Setelah pasien selesai di periksa, dokter yang membimbingnya dalam masa residen ini memutuskan untuk melakukan operasi sesegera mungkin.
Erick pun mau tidak mau segera bergabung ke ruang operasi
Setelah selesai dengan operasi yang melelahkan, Erick langsung menuju cafe rumah sakit untuk segera makan. Erick bergegas membeli kopi dan roti isi keju untuk mengisi perutnya yang keroncongan, sambil menunggu makan siangnya datang.
Ia mengambil ponselnya dari saku celananya dan melihat apakah ada pesan yang masuk dan belum sempat di baca olehnya ketika ia sedang berada di ruang operasi tadi.
Alaia
Kita pake kondom aja
****
Setelah menimbang-nimbang keputusannya, Alaia mantap untuk mengirim pesan tersebut pada Erick.
Tentunya Alaia sudah berkonsultasi dengan seorang dokter kandungan sebelum akhirnya memutuskan pilihannya itu.
"Bisa gue pastiin kita gak bakalan bablas" ujar Alaia setelah mengirimkan pesan tersebut.
Ia menaruh ponselnya di atas meja lalu kembali bekerja dengan iPad miliknya hingga waktu tidak terasa sudah malam.
Waktu menunjukkan pukul sembilan malam. Sudah waktunya Alaia untuk pulang. Ia bergegas membereskan meja kerjanya, lalu mematikan lampu ruang kerjanya.
Saat sudah sampai di lantai satu restorannya, beberapa karyawan sedang membersihkan meja dan kursi, beberapa lagi sedang menyapu di area dining room.
"Saya pulang dulu ya, kalian kalo udah selesai langsung pulang ya" pamit Alaia pada karyawan-karyawannya. Pamitannya di sambut dengan ramah oleh karyawannya.
Alaia langsung masuk ke dalam mobilnya yang sudah di bawakan oleh karyawan di kantor lalu bergegas pulang.
Di perjalanan pulang, Alaia mampir sebentar ke sebuah toko daging yang masih buka karena ia ingin membeli daging untuk di masak di ulang tahun ayahnya nanti.
Dengan teliti Alaia memilih-milih daging-daging yang ada di etalase dan freezer toko.
"Apa masak steak aja kayak bisa ya?

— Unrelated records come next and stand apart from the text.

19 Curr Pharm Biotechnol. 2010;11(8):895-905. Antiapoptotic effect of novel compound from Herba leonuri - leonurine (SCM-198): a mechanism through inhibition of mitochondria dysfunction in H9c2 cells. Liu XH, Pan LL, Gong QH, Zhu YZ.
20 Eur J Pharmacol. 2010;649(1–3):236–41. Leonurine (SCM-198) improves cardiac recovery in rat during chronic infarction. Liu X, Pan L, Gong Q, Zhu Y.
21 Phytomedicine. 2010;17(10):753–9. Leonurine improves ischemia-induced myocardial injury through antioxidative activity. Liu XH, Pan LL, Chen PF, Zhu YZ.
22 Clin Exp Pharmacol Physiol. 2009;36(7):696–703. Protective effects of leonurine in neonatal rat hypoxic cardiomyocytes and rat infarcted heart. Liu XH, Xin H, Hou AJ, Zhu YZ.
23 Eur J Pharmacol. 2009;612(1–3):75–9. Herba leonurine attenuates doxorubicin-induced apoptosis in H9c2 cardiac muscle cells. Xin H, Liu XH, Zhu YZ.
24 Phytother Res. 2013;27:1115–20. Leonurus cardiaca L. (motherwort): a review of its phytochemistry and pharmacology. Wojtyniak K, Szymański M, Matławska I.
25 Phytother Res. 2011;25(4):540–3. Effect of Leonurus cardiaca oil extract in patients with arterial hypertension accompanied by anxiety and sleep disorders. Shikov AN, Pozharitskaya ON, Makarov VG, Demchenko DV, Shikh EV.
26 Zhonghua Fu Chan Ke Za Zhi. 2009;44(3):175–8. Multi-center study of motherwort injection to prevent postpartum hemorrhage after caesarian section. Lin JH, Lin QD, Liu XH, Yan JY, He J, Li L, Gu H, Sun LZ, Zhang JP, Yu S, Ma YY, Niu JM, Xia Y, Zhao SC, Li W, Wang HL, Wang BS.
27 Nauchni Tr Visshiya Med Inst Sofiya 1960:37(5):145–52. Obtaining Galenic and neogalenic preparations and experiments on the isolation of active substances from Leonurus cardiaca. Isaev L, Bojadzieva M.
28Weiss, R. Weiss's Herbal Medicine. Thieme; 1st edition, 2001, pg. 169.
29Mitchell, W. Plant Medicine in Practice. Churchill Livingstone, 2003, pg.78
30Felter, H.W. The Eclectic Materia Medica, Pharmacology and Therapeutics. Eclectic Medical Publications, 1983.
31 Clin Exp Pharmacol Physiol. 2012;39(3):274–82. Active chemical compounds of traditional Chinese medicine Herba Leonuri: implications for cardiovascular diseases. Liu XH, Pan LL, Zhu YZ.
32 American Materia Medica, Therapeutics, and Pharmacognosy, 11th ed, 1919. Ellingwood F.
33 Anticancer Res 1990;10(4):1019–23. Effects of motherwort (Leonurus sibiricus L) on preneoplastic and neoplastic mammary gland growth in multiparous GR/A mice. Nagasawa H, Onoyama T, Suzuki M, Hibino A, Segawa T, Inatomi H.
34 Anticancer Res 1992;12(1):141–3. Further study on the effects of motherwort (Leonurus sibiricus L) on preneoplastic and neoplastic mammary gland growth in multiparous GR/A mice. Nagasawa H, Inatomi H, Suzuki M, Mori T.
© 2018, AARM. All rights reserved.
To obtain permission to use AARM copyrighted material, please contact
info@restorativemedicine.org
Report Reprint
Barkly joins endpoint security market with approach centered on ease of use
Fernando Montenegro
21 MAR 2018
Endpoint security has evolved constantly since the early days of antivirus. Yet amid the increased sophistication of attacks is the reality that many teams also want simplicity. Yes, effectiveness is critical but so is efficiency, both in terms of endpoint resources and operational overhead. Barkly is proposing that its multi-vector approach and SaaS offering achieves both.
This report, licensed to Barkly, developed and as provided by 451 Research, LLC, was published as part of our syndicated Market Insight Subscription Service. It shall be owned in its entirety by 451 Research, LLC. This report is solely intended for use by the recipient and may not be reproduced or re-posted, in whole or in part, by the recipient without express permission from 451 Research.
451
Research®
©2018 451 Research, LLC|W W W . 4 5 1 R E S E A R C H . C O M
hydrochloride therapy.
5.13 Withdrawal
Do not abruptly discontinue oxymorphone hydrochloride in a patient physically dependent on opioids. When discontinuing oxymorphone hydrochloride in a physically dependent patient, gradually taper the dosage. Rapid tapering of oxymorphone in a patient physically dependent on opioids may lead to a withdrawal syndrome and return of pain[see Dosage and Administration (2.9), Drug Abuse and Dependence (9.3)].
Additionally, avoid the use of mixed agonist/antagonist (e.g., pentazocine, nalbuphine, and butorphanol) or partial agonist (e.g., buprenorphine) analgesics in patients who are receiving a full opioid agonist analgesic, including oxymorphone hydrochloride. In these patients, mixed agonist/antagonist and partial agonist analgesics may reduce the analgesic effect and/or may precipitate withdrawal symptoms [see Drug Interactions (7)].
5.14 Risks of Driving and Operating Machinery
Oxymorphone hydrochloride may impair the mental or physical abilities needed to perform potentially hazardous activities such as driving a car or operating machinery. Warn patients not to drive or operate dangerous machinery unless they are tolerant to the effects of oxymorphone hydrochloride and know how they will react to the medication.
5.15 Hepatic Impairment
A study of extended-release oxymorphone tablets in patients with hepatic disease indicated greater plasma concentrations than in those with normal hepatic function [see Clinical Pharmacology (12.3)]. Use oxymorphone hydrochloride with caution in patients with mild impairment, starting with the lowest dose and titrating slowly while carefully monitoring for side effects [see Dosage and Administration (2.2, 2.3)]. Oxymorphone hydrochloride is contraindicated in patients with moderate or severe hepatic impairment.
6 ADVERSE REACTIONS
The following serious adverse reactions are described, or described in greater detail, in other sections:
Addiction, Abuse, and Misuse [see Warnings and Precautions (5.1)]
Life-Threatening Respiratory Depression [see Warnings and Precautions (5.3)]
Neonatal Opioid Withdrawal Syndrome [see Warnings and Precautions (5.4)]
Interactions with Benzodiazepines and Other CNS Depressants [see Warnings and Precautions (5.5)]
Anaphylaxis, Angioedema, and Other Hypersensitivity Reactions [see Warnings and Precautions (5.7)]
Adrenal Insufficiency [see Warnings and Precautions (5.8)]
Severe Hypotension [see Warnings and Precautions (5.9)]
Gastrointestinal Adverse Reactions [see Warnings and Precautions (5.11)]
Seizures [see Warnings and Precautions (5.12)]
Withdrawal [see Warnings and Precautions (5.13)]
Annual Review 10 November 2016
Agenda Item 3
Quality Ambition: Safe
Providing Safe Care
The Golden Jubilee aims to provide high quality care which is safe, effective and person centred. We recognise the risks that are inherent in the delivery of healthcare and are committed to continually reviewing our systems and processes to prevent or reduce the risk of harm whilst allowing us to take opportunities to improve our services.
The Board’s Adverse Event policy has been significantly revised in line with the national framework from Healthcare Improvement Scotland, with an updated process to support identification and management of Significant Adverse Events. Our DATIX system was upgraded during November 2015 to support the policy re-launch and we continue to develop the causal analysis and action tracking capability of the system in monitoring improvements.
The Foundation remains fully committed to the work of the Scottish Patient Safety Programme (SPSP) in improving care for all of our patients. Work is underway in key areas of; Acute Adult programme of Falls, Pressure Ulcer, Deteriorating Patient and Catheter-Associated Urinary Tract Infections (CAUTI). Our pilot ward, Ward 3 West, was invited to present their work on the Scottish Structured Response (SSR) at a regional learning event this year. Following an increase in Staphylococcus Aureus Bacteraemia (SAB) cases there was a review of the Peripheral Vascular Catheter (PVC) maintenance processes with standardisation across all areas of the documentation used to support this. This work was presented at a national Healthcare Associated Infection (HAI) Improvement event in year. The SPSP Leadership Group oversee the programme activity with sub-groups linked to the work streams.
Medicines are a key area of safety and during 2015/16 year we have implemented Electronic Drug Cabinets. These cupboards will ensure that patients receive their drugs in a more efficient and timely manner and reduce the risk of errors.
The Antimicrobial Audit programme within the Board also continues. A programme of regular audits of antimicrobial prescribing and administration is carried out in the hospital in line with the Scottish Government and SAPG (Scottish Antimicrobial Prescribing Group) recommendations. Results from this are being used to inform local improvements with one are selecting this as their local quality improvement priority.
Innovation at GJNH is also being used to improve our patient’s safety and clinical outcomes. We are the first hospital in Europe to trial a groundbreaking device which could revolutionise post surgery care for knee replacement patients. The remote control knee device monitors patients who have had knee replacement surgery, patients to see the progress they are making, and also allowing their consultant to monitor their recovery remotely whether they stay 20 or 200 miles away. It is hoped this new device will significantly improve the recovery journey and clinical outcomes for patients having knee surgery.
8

Tapi kali ini coba pake daing sapi sama lamb deh" Alaia pun mengambil daging beku di freezer yang terlihat penuh itu.
"Kenapa gak kita masak steak aja, resepnya tinggal liat di YouTube aja" suara berat itu tidak terasa asing di telinga Alaia.
Alaia menoleh dan mendapati mantan suaminya bersama istri barunya, alias perusak rumah tangganya.
Ya, Bramantya dengan istri barunya, yang ia nikahi satu bulan pasca berpisah dengan Alaia.
Alaia buru-buru memalingkan pandangannya dan segera menuju kasir untuk membayar sleuruh belanjaannya. Setelah selesai dengan pembayarannya, Alaia bergegas menuju mobilnya sebelum mantan suaminya menyadari keberadaannya.
Sesaat stelah Alaia masuk ke dalam mobil, air matanya menetes.